相次ぐ不祥事や事務処理ミスへの対策として、鈴木英敬三重県知事が本庁の全県職員と面談する方針を固めたことが29日、県への取材で分かった。課ごとに訪問し、コンプライアンス(法令順守)や風通しの良い職場をテーマに職員と意見交換する。30日にも始める予定。事前に通告しない「抜き打ち」で実施する。

知事が不祥事対策で全職員と面談するのは異例。鈴木知事は5月から約1カ月間で、本庁で勤務する次長級以上の約80人と面談していた。県のトップが職員と面談して対策に積極的な姿勢を示すことで、職員の法令順守に対する意識を高める狙いがある。

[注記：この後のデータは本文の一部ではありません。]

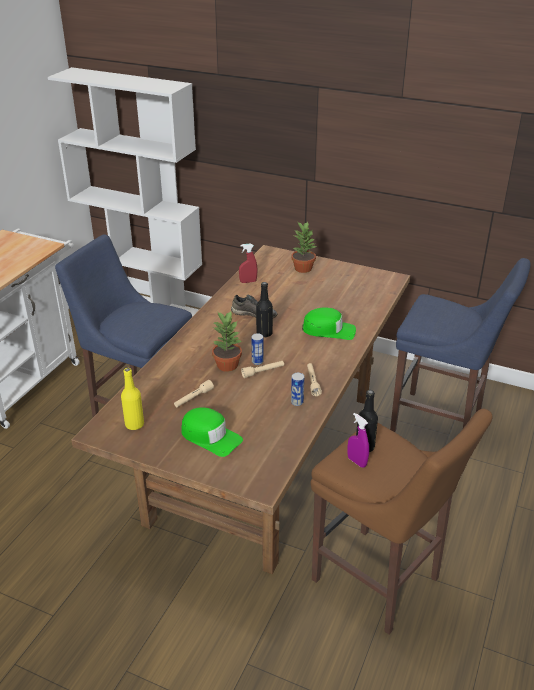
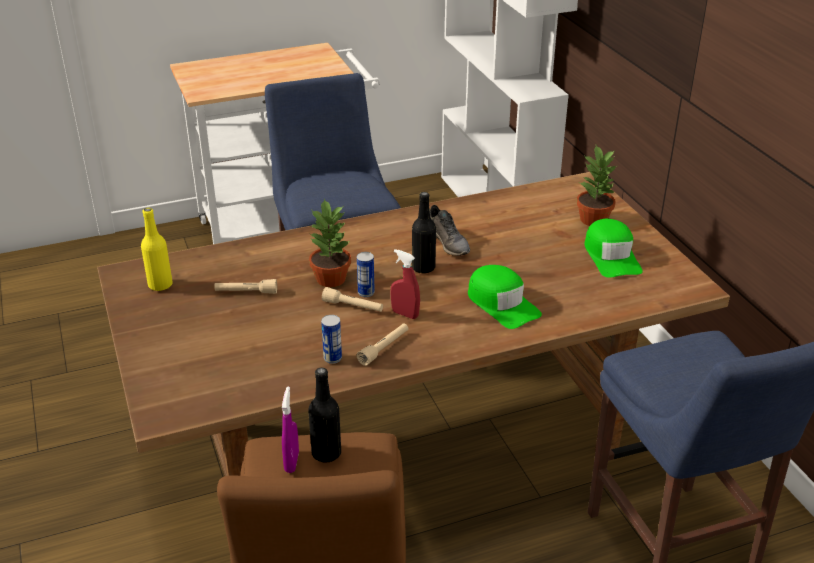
camera: 45 degrees right, 0 degrees up
green cap [181,407,243,457] -> green cap moved to [585,219,643,278]
red spray bottle [239,244,258,283] -> red spray bottle moved to [391,249,420,319]

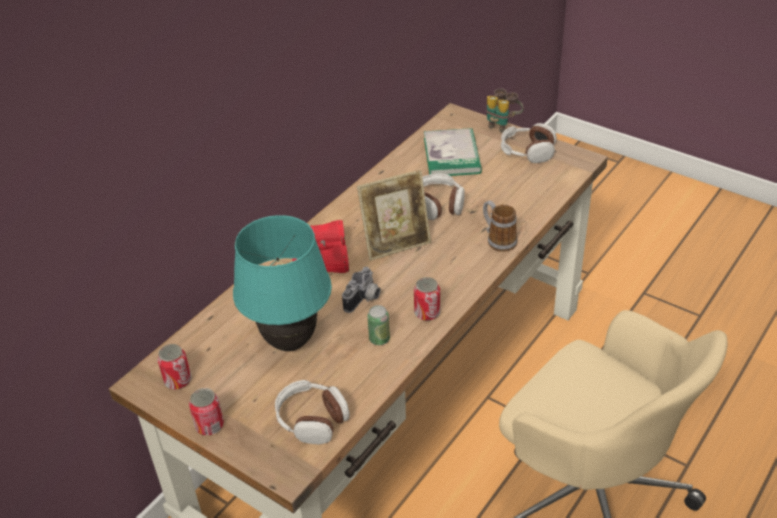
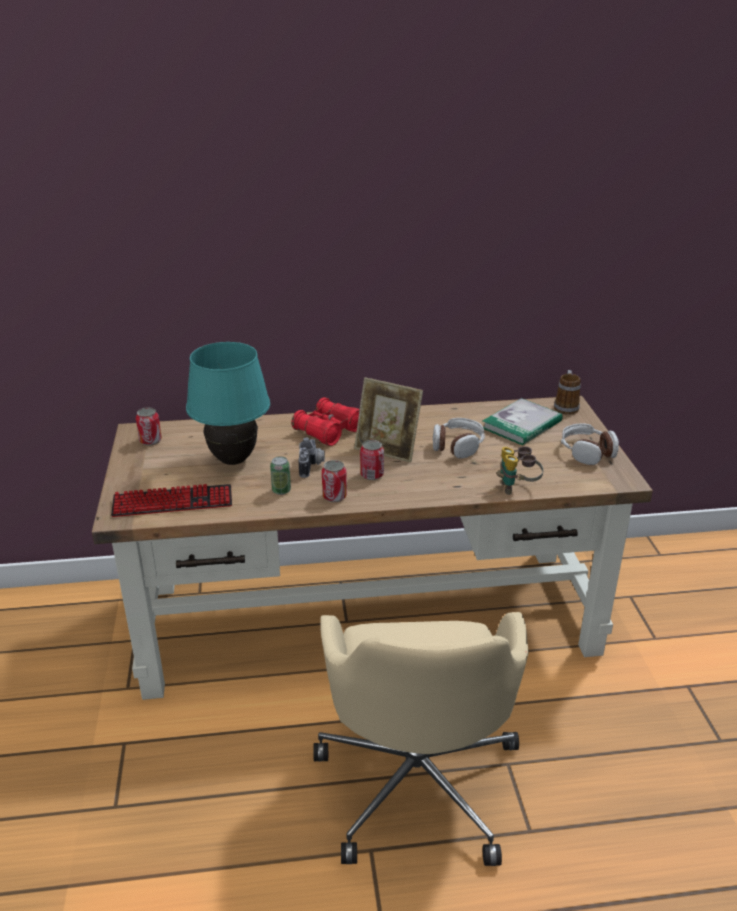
camera: 45 degrees right, 10 degrees down
can [189,388,224,435] -> can moved to [360,440,384,480]
headphones [274,380,349,445] -> keyboard [111,484,232,517]
camera [342,267,381,313] -> camera turned 75 degrees counterclockwise [299,438,325,478]
mug [483,200,517,252] -> mug moved to [554,370,581,415]
binoculars [487,88,523,133] -> binoculars moved to [497,446,543,495]

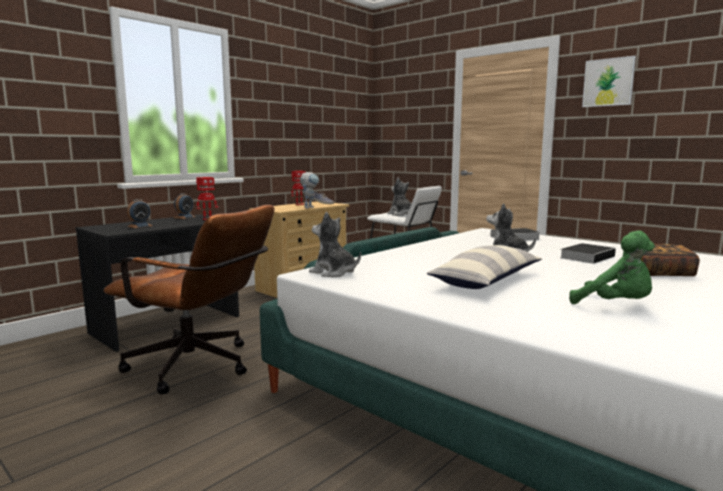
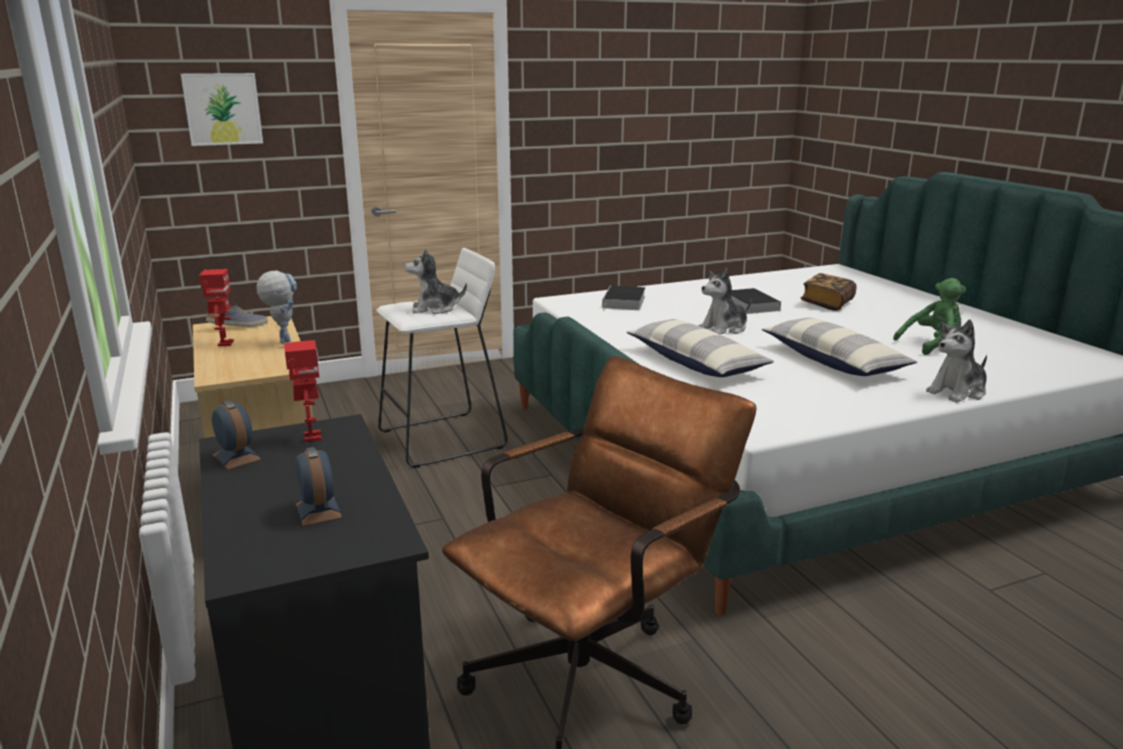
camera: 65 degrees left, 10 degrees up
plush toy [309,212,361,277] -> plush toy moved to [926,319,987,403]
picture [582,56,636,107] -> picture moved to [181,73,263,146]
none -> pillow [627,319,774,377]

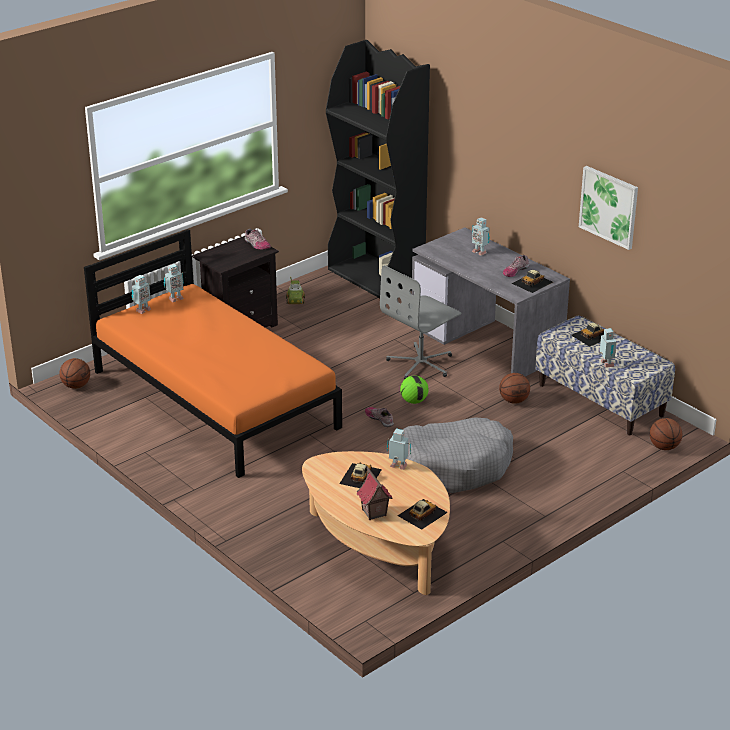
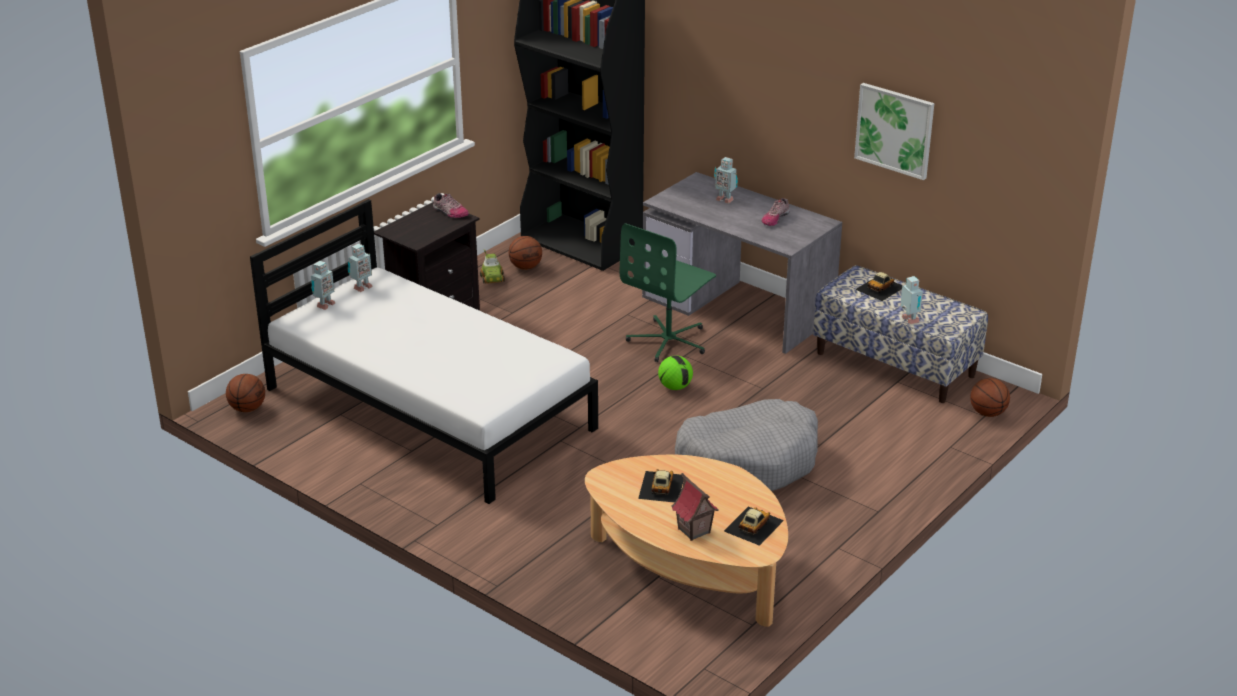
camera: 10 degrees left, 0 degrees up
orange bed [84,229,342,478] -> white bed [250,199,598,504]
shoe [365,407,394,427] -> none
grey office chair [380,265,461,379] -> green office chair [620,223,716,362]
toy robot [387,428,411,470] -> none
basketball [499,373,530,404] -> basketball moved to [509,236,542,270]
toy car [512,270,553,293] -> none

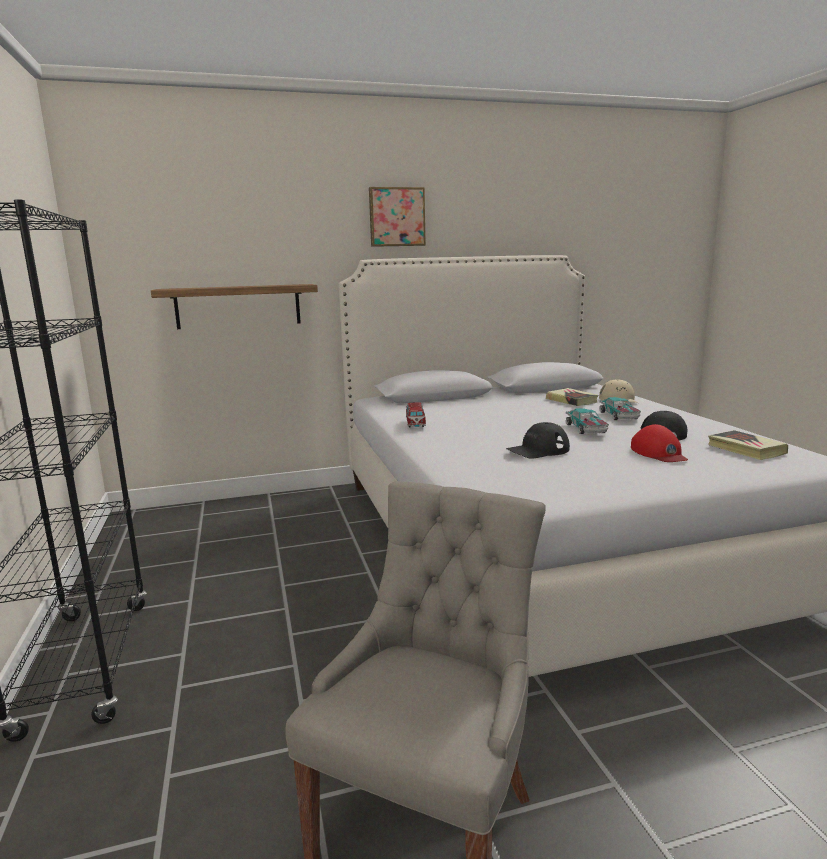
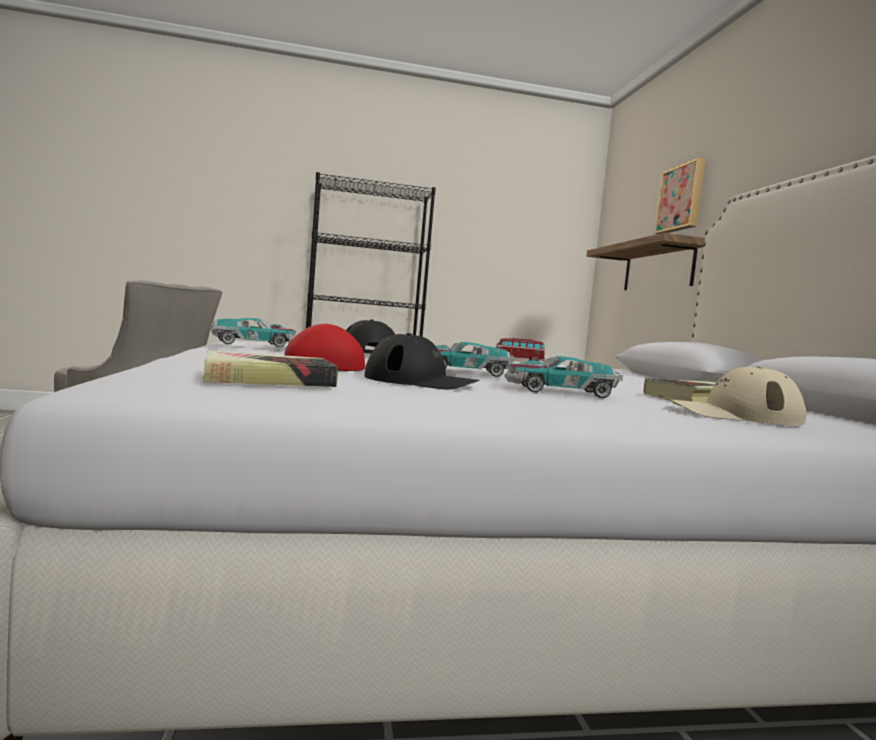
camera: 95 degrees right, 10 degrees down
picture [369,187,426,247] -> picture moved to [654,158,706,234]
none -> toy car [210,318,297,347]

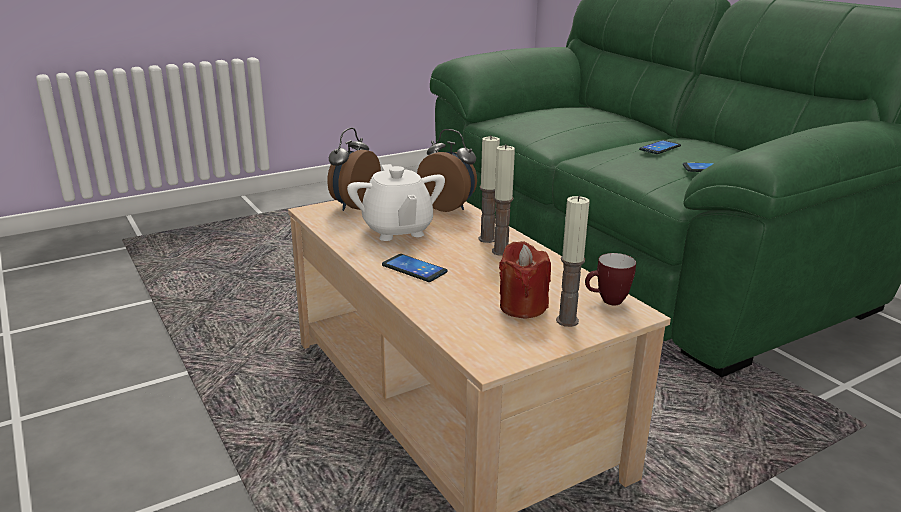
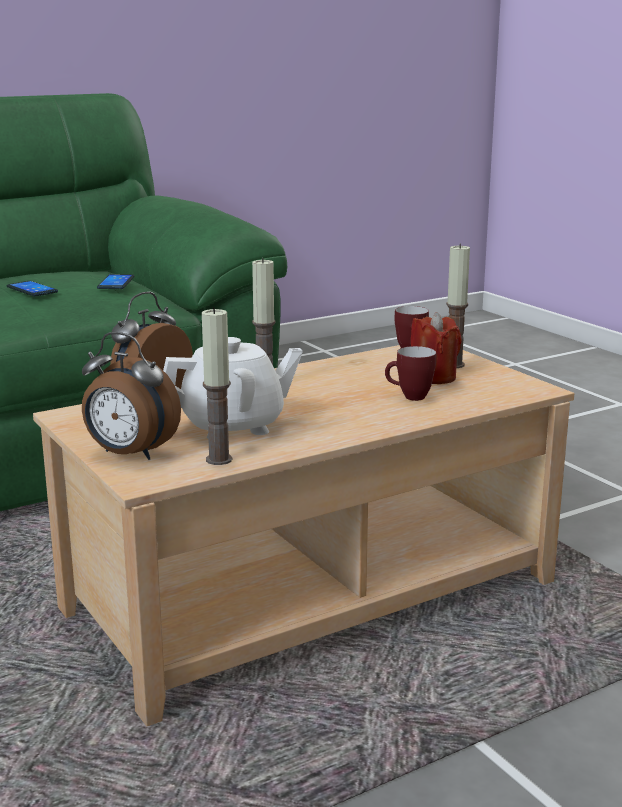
camera: 90 degrees left, 5 degrees down
phone [382,254,448,282] -> none
candle [492,144,515,256] -> candle moved to [202,307,232,465]
none -> mug [385,346,436,401]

年内をめどに、本庁にある143の課で勤務する約2300人の職員と面談する予定。鈴木知事が課の会議に参加し、15分程度にわたって意見交換する。課で実施しているコンプライアンス対策や風通しの良い職場にするための提案などを聞き取るという。

一方、県教委事務局や県議会事務局など、任命権者が知事ではない部署が面談の対象に含まれていることを指摘する声もあったが、最終的には「自由な意見交換の場で、知事が指示や命令をするわけではない」との観点から実施することにしたという。

鈴木知事が参加する会議の日程は、職員に知らせていない。「知事が突然、会議中にドアを開けて入ってくるイメージ」(職員)。鈴木知事から「職員から率直な意見を聞くため、できるだけ普段の会議に参加したい」との強い意向があったという。

行財政改革推進課は「これまでもランチミーティングなどで知事と職員が話す機会はあったが、コンプライアンスに特化して面談するのは初めて。知事と職員が話す機会は少なく、知事との面談を通じて職員に意識を高めてもらいたい」としている。